▶ **INSTRUCTION**
Quote the lines from the one containing "#### What's implemented today" up to and including the one containing "subtree it behaves", with no changes.

(Beginning of EXTRACTED ENTRIES)

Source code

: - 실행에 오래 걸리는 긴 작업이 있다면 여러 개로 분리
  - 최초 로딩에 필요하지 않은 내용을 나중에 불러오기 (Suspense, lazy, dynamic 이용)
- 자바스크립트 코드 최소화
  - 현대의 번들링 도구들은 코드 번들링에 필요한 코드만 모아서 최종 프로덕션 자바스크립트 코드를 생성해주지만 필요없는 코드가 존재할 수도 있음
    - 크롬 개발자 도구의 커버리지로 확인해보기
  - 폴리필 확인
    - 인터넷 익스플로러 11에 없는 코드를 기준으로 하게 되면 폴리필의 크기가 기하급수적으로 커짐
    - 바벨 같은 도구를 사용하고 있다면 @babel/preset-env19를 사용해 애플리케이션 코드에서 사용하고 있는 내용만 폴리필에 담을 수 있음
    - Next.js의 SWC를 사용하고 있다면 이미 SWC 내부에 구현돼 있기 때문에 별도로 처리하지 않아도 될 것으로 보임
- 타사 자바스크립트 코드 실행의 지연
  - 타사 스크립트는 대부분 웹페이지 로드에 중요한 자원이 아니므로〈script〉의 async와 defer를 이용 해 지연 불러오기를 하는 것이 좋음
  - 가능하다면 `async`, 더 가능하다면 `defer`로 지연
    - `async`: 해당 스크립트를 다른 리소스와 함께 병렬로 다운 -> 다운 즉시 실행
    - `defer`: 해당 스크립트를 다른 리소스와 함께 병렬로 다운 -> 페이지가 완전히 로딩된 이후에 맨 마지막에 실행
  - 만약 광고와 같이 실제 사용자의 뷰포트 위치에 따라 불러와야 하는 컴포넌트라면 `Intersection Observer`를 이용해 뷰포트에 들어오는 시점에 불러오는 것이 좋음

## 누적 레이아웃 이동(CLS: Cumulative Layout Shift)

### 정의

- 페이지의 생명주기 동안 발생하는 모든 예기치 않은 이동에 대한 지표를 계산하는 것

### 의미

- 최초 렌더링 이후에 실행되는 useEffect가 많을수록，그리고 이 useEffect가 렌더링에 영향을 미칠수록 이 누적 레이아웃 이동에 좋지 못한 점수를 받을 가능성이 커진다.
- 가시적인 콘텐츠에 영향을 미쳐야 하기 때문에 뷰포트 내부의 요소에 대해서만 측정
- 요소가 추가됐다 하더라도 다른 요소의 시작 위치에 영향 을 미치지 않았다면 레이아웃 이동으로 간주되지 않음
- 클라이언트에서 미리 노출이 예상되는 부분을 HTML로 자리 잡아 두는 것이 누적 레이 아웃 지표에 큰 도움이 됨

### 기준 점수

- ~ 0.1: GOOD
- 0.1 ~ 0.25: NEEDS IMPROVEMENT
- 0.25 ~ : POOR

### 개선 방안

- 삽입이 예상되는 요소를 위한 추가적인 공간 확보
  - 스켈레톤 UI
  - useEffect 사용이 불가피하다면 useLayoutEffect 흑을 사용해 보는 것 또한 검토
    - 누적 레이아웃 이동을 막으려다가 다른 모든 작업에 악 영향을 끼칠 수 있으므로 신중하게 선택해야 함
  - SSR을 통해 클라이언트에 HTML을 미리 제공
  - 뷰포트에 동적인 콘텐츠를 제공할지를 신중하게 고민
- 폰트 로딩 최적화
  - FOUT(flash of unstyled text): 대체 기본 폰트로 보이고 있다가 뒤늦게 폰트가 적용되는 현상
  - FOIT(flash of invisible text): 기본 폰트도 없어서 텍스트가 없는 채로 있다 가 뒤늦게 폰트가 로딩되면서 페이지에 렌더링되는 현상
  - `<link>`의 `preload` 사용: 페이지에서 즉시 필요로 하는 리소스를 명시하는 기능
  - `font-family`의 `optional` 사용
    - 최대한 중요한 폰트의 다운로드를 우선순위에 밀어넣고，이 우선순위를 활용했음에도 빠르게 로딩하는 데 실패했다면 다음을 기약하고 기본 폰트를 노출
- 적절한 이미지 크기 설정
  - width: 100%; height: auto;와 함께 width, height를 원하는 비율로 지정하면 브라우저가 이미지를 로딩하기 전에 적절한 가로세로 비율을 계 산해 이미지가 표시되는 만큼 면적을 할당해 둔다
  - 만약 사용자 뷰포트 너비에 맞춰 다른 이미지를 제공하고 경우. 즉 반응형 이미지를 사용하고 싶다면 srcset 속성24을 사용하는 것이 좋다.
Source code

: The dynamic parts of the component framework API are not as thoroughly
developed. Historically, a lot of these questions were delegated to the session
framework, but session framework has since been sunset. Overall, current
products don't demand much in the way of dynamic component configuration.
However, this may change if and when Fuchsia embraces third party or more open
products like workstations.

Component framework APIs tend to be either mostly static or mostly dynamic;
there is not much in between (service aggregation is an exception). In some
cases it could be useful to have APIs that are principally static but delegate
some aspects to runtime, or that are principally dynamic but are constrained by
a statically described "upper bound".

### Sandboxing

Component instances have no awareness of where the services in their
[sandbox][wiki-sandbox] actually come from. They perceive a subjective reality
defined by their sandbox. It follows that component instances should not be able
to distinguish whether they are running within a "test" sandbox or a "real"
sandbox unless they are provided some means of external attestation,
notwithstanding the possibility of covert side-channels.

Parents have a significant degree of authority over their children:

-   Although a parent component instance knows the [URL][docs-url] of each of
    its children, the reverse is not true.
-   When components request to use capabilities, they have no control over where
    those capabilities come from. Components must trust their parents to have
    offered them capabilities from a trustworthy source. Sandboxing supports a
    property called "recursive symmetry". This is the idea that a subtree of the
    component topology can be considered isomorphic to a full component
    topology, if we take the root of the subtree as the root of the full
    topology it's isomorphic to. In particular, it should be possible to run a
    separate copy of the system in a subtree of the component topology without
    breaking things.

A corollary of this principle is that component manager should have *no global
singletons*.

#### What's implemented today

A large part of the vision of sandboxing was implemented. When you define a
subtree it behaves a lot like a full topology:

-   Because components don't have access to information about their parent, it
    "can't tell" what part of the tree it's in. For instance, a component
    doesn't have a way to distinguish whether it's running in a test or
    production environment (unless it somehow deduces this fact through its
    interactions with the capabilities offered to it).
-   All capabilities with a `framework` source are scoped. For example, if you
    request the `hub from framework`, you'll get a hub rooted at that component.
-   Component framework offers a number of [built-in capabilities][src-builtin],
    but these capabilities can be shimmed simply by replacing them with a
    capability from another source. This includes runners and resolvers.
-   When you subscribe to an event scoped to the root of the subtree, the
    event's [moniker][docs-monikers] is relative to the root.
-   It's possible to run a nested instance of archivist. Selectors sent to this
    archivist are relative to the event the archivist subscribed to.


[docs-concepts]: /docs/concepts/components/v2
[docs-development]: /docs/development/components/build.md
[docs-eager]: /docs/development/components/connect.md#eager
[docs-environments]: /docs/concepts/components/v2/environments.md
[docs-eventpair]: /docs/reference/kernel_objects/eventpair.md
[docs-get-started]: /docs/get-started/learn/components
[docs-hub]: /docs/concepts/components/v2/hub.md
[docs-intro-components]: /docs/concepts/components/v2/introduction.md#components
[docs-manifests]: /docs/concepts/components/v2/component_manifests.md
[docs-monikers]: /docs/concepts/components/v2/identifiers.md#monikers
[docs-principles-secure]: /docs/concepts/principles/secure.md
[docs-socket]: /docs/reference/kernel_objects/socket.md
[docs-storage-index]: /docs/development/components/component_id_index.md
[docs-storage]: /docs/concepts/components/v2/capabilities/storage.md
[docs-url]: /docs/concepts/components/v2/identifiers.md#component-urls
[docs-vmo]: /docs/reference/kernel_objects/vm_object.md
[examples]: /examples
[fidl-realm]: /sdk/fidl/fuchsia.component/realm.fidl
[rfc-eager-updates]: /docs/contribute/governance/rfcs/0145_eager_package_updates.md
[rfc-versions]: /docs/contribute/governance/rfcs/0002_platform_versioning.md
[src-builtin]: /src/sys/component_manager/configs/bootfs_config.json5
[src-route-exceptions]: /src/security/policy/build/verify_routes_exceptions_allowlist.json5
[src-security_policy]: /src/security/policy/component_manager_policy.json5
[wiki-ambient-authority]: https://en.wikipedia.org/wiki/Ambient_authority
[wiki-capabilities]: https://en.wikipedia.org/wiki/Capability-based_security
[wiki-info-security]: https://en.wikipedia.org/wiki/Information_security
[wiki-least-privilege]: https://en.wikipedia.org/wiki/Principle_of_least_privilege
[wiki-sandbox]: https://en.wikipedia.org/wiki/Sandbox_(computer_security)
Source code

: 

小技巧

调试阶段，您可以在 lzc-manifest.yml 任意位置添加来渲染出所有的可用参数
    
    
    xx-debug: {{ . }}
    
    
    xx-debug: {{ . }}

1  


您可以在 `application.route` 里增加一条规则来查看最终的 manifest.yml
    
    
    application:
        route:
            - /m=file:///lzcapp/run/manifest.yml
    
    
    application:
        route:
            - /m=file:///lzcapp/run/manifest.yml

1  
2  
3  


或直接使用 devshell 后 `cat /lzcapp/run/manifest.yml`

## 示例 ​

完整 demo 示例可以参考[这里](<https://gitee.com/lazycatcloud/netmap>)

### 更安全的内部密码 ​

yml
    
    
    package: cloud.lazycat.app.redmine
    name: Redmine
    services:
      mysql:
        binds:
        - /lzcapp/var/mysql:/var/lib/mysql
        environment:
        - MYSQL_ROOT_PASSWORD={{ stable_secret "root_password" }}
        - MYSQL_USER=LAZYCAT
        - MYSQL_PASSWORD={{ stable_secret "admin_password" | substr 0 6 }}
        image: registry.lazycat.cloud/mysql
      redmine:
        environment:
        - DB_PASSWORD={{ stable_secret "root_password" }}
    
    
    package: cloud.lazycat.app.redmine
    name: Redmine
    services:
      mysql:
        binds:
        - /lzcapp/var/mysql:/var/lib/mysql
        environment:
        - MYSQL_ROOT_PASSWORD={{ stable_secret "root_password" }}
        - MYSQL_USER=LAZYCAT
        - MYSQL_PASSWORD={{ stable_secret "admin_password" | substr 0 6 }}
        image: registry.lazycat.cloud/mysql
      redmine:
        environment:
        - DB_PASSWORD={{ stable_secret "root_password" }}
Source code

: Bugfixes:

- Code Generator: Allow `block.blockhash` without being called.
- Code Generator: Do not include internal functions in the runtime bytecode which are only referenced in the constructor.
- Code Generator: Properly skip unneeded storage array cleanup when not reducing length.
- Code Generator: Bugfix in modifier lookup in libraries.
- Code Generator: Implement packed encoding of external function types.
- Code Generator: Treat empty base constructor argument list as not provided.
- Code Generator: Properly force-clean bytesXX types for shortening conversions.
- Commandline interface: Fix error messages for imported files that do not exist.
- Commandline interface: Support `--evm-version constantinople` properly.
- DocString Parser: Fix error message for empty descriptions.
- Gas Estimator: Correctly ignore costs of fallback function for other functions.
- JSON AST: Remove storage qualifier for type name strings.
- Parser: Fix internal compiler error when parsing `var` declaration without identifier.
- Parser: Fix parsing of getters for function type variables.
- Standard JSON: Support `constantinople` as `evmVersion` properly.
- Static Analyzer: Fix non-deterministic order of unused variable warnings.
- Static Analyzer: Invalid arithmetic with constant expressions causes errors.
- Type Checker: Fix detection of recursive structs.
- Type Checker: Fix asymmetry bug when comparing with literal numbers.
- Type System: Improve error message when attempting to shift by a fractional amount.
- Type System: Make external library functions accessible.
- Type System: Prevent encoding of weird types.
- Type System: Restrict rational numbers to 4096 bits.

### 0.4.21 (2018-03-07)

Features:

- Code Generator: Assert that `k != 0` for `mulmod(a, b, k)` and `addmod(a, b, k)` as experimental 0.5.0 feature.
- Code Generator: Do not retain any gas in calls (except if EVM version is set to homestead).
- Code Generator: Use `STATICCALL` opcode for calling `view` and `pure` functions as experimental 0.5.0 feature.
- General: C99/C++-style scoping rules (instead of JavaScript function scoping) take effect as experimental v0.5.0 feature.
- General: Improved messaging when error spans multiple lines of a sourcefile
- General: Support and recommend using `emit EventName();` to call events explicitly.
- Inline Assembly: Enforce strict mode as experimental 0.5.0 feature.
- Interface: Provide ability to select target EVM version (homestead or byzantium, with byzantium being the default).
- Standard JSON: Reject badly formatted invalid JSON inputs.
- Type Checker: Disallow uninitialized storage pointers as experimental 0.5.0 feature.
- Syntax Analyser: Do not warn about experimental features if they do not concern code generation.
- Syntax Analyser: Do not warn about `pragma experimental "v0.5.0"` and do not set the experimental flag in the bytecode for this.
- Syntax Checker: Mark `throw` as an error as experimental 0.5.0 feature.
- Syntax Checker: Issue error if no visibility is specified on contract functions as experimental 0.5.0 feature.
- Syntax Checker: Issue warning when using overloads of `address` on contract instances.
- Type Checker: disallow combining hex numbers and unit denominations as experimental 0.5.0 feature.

(End of EXTRACTED ENTRIES)

▶ **ANSWER BOX**
#### What's implemented today

A large part of the vision of sandboxing was implemented. When you define a
subtree it behaves a lot like a full topology:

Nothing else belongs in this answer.